[[ DATA FOR PROCESSING open ]]

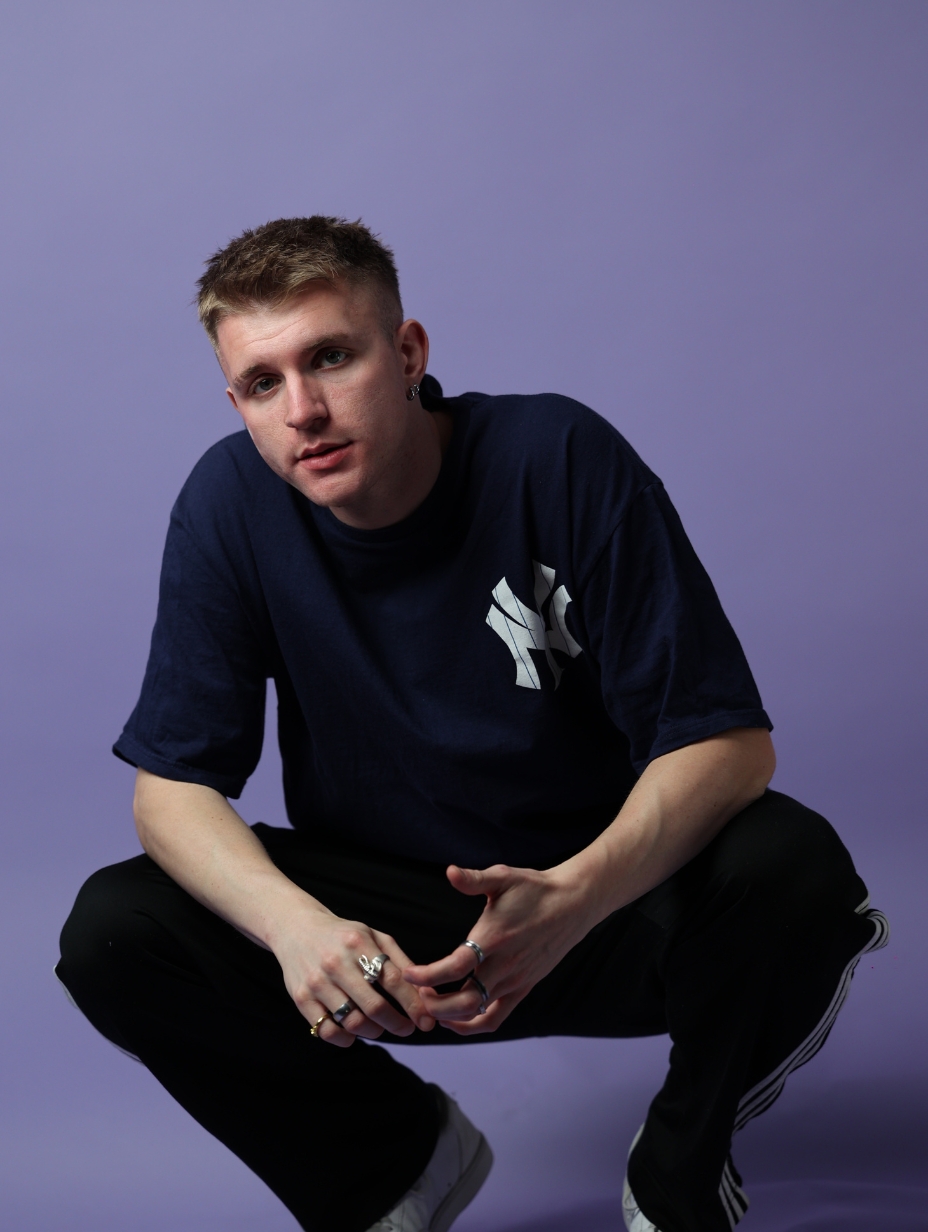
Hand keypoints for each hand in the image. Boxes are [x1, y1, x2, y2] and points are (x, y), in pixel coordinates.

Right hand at [272, 905, 436, 1047]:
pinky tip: (353, 1032)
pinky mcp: (301, 998)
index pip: (393, 979)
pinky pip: (327, 1031)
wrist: (296, 929)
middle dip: (397, 1024)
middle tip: (406, 1029)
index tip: (426, 1021)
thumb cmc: (343, 936)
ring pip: (353, 1022)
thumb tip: (427, 992)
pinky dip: (346, 1039)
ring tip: (380, 1027)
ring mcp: (317, 982)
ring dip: (374, 1032)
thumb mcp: (374, 936)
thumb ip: (400, 961)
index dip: (413, 1004)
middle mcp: (336, 963)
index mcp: (358, 943)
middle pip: (374, 1006)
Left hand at [402, 863, 596, 1034]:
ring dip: (449, 1015)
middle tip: (414, 994)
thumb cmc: (535, 889)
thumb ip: (474, 879)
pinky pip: (496, 1018)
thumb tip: (450, 871)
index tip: (408, 974)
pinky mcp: (524, 988)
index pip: (455, 966)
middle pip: (464, 1001)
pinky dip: (473, 1025)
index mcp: (494, 938)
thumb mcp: (503, 877)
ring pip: (477, 1012)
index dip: (428, 975)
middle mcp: (505, 965)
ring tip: (429, 1005)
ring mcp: (516, 981)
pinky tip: (455, 1020)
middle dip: (434, 1004)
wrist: (573, 904)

[[ DATA FOR PROCESSING closed ]]

> TASK DETAILS:
Each record above is to be written out exactly; the pictures are not.

> EXERCISE OUTPUT:
Hand keypoints for each hand in the image. Boxes are [x1, y1, x2, y2] and points are (x, y), in pixel coordinates.

Right hand at [272, 905, 436, 1047]:
pinky tip: (353, 1032)
pinky mcp: (301, 998)
index pip: (393, 979)
pinky pip: (327, 1031)
wrist: (296, 929)
middle dip: (397, 1024)
middle tip: (406, 1029)
index tip: (426, 1021)
thumb cmc: (343, 936)
ring pip: (353, 1022)
thumb tip: (427, 992)
pinky dip: (346, 1039)
ring tip: (380, 1027)
ring mcp: (317, 982)
ring dip: (374, 1032)
thumb mcp: (374, 936)
thumb ip: (400, 961)
index dip: (413, 1004)
middle mcp: (336, 963)
index mcp: (358, 943)
middle pip: (374, 1006)
Left hand at [402, 863, 596, 1034]:
ring dip: (449, 1015)
middle tip: (414, 994)
thumb cmc: (535, 889)
thumb ip: (474, 879)
pinky pip: (496, 1018)
thumb tip: (450, 871)
index tip: (408, 974)
pinky mcp: (524, 988)
index pip: (455, 966)
middle pip: (464, 1001)
pinky dip: (473, 1025)
index mcp: (494, 938)
thumb mcp: (503, 877)
ring pip: (477, 1012)
index dip: (428, 975)
middle mcp: (505, 965)
ring tip: (429, 1005)
ring mcp: (516, 981)
pinky tip: (455, 1020)
middle dip: (434, 1004)
wrist: (573, 904)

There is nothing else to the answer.